• [Aim] Please output the diffusion models passage below word for word, from its first sentence to its last.

The core idea is deceptively simple. Take a real image, add Gaussian noise to it step by step until it becomes pure static, then train a neural network to reverse each step. At generation time, you start with random noise and run the learned denoising process forward. The model never generates an image from scratch in one shot — it sculpts one through dozens or hundreds of iterative refinement steps, each one nudging the noisy mess a little closer to something coherent. This iterative nature is both the strength and the weakness of the approach: it produces remarkably high-quality outputs, but each image requires many forward passes through the network, making generation slow compared to single-pass architectures.
In practice, modern diffusion models do not work directly in pixel space. Latent diffusion (the "Stable" in Stable Diffusion) compresses images into a much smaller latent representation using a pretrained autoencoder, then runs the diffusion process there. This is what made high-resolution generation practical — diffusing a 512x512 image in pixel space requires operating on 786,432 values per step, while the latent space might compress that to 64x64x4, or about 16,384 values. The autoencoder handles the mapping back to pixels at the end. DALL-E 3, Midjourney, Flux, and essentially every competitive image generator today uses some form of latent diffusion.

Recorded data:
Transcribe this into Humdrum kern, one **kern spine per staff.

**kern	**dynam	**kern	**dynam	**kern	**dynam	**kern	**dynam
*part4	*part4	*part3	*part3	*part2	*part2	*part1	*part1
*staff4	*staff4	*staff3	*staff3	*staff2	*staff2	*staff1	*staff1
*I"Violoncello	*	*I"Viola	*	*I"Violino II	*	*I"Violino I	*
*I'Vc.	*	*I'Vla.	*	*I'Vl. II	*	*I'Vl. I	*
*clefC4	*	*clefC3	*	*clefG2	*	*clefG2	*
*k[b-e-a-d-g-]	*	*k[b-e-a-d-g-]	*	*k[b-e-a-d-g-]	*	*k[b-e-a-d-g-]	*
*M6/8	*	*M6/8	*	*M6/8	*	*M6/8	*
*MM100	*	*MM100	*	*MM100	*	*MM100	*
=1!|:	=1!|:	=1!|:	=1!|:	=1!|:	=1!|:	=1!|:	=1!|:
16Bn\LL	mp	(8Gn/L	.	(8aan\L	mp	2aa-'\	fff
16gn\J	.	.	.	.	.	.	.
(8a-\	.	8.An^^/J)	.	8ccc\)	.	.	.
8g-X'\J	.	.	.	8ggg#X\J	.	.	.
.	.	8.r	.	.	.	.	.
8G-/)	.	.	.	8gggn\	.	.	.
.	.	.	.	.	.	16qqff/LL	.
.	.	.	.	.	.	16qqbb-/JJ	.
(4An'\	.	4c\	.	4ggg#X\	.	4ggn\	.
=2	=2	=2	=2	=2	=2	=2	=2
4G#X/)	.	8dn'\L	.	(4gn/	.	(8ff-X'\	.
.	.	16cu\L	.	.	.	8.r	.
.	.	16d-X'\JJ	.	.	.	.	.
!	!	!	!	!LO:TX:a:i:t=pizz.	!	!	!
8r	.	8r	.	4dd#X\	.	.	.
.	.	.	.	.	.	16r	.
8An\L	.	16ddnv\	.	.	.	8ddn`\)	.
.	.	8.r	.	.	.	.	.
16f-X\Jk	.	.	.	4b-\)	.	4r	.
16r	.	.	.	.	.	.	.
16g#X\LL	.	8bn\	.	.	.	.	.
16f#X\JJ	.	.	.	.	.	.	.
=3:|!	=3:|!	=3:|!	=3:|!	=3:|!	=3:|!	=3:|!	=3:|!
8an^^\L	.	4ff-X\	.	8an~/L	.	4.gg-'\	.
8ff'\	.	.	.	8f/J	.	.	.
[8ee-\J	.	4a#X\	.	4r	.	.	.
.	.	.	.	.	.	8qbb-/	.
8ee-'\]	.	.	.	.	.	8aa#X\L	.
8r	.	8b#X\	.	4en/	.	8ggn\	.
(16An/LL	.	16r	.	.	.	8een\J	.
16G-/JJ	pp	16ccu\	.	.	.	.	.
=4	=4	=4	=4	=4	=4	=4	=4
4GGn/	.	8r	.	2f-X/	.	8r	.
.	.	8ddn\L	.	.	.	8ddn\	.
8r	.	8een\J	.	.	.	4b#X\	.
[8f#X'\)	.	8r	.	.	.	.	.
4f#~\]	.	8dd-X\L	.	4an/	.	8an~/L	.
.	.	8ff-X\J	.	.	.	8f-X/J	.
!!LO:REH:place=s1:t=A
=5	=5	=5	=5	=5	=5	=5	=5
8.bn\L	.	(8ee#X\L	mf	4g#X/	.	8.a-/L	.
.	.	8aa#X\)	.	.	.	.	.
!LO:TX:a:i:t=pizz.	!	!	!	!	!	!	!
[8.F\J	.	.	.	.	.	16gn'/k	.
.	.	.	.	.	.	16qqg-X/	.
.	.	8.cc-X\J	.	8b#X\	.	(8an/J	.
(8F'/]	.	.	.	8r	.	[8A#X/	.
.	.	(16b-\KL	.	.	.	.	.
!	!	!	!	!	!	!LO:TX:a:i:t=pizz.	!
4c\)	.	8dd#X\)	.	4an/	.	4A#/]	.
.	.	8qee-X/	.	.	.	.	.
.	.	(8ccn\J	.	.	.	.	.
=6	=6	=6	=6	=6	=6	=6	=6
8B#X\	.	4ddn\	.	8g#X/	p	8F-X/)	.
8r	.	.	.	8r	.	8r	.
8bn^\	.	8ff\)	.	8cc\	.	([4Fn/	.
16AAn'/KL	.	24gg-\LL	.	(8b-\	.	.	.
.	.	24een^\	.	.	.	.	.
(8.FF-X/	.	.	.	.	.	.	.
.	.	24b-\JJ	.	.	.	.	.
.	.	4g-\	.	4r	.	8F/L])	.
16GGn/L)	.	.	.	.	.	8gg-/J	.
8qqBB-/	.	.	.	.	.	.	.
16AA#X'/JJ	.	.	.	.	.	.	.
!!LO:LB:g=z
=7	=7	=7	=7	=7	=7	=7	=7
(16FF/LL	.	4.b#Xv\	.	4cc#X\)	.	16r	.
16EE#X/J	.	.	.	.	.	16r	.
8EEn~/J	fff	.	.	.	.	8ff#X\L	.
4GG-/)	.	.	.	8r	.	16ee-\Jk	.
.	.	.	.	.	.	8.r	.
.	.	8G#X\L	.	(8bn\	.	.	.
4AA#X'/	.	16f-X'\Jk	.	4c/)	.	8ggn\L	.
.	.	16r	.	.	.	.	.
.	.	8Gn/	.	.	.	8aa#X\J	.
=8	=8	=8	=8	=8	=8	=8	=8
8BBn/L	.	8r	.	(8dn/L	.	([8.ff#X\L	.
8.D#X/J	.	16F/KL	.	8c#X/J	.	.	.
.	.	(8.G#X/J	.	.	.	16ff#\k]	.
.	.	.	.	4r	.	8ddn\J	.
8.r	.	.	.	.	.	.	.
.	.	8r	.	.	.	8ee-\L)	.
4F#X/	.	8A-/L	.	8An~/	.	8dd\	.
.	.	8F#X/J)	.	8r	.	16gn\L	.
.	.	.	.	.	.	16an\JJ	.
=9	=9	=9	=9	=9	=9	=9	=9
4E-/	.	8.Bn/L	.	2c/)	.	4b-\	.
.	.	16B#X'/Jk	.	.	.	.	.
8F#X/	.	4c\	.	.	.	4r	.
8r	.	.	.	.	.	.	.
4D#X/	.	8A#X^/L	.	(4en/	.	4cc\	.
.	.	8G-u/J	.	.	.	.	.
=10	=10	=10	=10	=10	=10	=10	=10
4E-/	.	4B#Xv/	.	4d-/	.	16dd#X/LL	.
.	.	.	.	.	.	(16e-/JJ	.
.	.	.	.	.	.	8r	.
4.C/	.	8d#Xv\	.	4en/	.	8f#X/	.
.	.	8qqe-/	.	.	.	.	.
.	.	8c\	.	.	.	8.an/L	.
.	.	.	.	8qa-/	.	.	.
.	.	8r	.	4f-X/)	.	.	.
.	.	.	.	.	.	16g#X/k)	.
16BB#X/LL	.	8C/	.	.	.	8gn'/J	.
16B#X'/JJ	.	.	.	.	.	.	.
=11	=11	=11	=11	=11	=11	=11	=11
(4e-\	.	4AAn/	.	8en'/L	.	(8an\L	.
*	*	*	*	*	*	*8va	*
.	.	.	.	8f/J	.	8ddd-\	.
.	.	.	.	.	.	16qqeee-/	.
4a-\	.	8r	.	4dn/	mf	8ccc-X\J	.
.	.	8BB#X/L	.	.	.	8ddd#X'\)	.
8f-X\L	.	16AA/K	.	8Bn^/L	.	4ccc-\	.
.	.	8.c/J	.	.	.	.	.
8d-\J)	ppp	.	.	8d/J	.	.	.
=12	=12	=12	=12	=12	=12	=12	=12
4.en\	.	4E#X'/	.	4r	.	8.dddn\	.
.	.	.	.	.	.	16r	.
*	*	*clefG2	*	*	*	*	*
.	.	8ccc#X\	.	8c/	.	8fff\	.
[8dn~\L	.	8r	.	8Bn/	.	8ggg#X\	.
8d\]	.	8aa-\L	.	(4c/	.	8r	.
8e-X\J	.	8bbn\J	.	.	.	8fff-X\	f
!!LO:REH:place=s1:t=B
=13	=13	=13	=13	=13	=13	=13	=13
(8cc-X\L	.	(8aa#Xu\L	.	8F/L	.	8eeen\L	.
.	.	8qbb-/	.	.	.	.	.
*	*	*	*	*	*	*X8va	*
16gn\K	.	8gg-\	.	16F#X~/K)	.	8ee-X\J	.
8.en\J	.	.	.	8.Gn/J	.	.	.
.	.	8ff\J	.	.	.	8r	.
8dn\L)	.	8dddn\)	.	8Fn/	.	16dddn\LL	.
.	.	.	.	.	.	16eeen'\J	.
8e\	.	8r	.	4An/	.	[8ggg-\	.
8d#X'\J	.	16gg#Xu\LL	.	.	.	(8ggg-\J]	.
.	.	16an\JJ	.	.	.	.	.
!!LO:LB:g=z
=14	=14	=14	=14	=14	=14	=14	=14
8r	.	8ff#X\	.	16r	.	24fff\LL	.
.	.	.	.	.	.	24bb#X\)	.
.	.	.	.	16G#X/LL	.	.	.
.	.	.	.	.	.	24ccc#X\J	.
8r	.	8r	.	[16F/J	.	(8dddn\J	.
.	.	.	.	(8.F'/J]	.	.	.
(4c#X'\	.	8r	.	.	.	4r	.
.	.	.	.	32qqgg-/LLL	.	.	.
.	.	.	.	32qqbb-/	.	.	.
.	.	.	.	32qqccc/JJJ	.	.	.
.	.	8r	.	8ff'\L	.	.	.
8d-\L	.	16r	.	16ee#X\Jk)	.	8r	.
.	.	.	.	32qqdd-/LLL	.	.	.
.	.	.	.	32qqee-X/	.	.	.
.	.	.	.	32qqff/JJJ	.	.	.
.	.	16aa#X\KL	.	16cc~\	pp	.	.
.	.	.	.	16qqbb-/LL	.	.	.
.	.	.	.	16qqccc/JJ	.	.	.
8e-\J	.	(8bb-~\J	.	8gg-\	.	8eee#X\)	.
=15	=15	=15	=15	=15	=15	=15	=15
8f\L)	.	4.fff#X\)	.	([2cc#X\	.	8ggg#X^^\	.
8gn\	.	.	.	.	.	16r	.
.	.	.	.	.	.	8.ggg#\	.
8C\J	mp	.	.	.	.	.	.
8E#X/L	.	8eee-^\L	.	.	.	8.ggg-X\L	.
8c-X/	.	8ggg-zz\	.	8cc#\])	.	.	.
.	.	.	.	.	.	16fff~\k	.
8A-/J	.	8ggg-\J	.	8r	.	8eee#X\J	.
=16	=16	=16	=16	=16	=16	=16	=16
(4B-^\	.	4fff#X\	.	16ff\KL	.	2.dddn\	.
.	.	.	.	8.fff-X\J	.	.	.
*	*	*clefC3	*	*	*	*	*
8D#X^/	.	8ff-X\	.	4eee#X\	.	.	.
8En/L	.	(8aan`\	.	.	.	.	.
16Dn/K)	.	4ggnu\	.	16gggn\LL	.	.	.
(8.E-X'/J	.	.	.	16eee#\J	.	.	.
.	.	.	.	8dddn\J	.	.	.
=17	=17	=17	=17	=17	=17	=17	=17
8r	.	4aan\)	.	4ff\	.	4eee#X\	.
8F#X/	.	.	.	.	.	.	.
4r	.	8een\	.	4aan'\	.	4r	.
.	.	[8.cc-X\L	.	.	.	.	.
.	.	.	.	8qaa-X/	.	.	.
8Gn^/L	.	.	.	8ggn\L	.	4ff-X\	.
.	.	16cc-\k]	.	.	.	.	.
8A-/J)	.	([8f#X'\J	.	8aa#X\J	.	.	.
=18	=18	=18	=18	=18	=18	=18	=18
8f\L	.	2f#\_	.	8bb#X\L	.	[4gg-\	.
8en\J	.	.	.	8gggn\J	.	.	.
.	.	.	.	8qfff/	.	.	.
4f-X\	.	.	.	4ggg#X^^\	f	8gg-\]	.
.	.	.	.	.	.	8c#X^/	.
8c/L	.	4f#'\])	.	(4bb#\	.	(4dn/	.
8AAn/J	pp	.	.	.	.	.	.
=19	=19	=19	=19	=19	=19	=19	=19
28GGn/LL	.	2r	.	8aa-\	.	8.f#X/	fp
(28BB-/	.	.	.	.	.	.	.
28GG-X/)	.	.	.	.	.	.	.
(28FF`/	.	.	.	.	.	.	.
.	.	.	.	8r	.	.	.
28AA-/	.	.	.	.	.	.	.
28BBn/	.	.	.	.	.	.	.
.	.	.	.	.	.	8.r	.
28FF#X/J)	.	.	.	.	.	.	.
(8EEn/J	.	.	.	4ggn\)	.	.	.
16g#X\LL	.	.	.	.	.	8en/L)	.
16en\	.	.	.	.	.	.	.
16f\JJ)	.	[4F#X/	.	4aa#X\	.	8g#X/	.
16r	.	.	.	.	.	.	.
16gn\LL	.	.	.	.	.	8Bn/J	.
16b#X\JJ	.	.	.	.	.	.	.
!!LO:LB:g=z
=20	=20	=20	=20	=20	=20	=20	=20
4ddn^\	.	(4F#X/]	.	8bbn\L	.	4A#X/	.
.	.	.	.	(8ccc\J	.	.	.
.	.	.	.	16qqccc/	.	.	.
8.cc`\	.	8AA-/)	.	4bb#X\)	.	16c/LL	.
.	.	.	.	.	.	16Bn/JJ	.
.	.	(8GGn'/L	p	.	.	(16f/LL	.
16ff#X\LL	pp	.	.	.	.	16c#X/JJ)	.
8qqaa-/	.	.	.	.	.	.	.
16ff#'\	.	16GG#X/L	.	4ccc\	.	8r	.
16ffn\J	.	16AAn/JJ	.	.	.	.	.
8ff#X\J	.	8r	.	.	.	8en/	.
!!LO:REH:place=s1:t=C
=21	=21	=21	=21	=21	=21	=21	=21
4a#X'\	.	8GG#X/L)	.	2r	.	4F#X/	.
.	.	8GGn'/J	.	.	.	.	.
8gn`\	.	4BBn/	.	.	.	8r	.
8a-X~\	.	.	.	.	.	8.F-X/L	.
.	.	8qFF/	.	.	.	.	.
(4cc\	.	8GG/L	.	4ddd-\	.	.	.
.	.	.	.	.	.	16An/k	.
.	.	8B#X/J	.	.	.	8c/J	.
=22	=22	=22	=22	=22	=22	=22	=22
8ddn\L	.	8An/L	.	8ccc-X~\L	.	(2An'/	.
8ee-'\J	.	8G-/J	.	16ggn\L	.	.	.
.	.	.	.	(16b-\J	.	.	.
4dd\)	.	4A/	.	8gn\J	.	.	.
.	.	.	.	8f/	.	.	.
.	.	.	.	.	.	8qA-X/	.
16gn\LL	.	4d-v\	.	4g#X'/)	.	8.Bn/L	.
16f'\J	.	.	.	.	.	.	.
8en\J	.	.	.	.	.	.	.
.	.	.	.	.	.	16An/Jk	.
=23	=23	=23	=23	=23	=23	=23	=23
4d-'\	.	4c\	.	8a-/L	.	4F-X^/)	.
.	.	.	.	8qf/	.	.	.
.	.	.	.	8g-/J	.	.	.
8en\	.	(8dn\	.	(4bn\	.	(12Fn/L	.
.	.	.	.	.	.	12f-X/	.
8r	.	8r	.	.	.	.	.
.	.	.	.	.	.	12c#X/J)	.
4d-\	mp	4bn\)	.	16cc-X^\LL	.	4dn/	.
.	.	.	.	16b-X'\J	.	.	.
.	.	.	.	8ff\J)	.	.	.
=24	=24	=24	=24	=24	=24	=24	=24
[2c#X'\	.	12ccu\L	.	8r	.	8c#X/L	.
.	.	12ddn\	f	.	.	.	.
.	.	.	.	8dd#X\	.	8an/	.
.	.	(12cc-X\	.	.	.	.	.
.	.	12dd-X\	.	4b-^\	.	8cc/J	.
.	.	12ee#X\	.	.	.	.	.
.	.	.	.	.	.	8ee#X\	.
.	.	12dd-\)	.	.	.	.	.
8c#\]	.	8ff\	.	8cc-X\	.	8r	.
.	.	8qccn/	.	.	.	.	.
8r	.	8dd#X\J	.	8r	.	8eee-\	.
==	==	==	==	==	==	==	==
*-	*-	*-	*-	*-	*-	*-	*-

• [Written solution]
The core idea is deceptively simple. Take a real image, add Gaussian noise to it step by step until it becomes pure static, then train a neural network to reverse each step. At generation time, you start with random noise and run the learned denoising process forward. The model never generates an image from scratch in one shot — it sculpts one through dozens or hundreds of iterative refinement steps, each one nudging the noisy mess a little closer to something coherent. This iterative nature is both the strength and the weakness of the approach: it produces remarkably high-quality outputs, but each image requires many forward passes through the network, making generation slow compared to single-pass architectures.
In practice, modern diffusion models do not work directly in pixel space. Latent diffusion (the "Stable" in Stable Diffusion) compresses images into a much smaller latent representation using a pretrained autoencoder, then runs the diffusion process there. This is what made high-resolution generation practical — diffusing a 512x512 image in pixel space requires operating on 786,432 values per step, while the latent space might compress that to 64x64x4, or about 16,384 values. The autoencoder handles the mapping back to pixels at the end. DALL-E 3, Midjourney, Flux, and essentially every competitive image generator today uses some form of latent diffusion.